_What the exercise asks_.
Apart from the images, output the data below exactly.

_Data listing_.
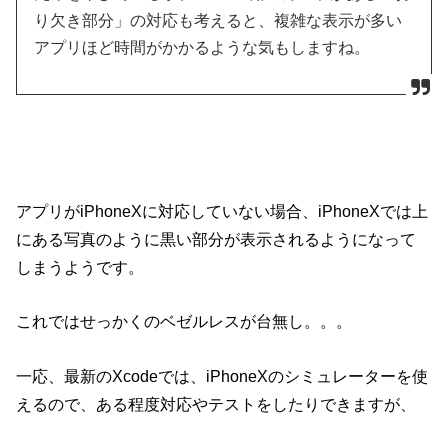
り欠き部分」の対応も考えると、複雑な表示が多い
アプリほど時間がかかるような気もしますね。
アプリがiPhoneXに対応していない場合、iPhoneXでは上
にある写真のように黒い部分が表示されるようになって
しまうようです。
これではせっかくのベゼルレスが台無し。。。
一応、最新のXcodeでは、iPhoneXのシミュレーターを使
えるので、ある程度対応やテストをしたりできますが、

_Task result_.
り欠き部分」の対応も考えると、複雑な表示が多い
アプリほど時間がかかるような気もしますね。
アプリがiPhoneXに対応していない場合、iPhoneXでは上
にある写真のように黒い部分が表示されるようになって
しまうようです。
これではせっかくのベゼルレスが台無し。。。
一応、最新のXcodeでは、iPhoneXのシミュレーターを使
えるので、ある程度対応やテストをしたりできますが、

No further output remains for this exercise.